One wonders what he means to imply about Mary, who is the fifth woman mentioned in his genealogy.
Over and over again, Matthew grounds his story of Jesus' birth in the presumed expectation of the Hebrew Scriptures. When he comes to the story of Jesus' miraculous birth, his proof text appears to be Isaiah 7:14. It is a familiar text that reads, "Behold, a virgin shall conceive and bear a son and shall call his name Immanuel." Clearly, Matthew developed his story under the influence of that text.
This text, however, has two problems. First, Matthew did not apparently read Hebrew, so he quoted this text from a Greek translation. If he had gone to the Hebrew original, he would have discovered that the word "virgin" is not in the book of Isaiah. Isaiah used the Hebrew word almah, which simply means "young woman." He did not use the word betulah, which means virgin. Isaiah's text announces that the woman is with child, which hardly qualifies her to be a virgin. When Isaiah was translated into Greek, the translators rendered almah with the Greek word parthenos. Only in that Greek word does the hint of virginity enter the text.

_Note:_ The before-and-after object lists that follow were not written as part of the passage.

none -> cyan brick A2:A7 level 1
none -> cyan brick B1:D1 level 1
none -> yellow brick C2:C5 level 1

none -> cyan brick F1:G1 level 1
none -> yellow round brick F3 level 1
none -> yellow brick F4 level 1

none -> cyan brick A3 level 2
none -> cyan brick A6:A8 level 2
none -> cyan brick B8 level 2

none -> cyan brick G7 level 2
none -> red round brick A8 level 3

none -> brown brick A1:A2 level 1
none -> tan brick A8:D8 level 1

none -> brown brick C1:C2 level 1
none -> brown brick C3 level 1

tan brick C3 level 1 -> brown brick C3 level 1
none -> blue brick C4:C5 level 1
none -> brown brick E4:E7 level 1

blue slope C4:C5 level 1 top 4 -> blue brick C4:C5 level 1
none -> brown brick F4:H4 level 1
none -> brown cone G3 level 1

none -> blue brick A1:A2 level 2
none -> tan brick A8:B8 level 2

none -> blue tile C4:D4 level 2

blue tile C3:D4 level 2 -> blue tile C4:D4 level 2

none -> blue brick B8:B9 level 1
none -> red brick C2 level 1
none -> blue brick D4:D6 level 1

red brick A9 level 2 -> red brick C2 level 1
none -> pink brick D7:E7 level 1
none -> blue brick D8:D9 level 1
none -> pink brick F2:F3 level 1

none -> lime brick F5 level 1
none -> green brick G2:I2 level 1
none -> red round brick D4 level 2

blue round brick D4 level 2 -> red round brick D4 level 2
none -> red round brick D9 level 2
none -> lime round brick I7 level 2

The second problem with this text is that when Isaiah wrote it, the city of Jerusalem was under siege from the combined armies of the Northern Kingdom and Syria. Isaiah suggested that the birth of this child would be a sign to the king of Judah that his nation would not fall to these enemies whom Isaiah described as "the tails of two smoking firebrands." A reference to a child born 800 years later would hardly have been relevant to that crisis.
Clearly, the prophet was not referring to either Jesus' birth or to some future messiah's birth.
There are still other problems connected with the stories of Jesus' birth, but these are sufficient to raise significant questions about their historicity--an issue I believe Christians must face. When one adds to that the fact that virgin birth stories were common in the Mediterranean world as part of the mythology of the first century, other concerns surface. A second-century Christian critic named Celsus articulated this concern when he wrote: "Do you think all the other stories are legends, but that your story of Jesus alone is noble and convincing?"
If the biblical stories we identify with Christmas are not history, then what are they? And what do they mean? Why did these stories become so powerful in shaping the Christian world? What are the story writers trying to communicate about God, about Jesus, about human life itself? Those will be the questions I intend to address in this column as the Christmas season unfolds.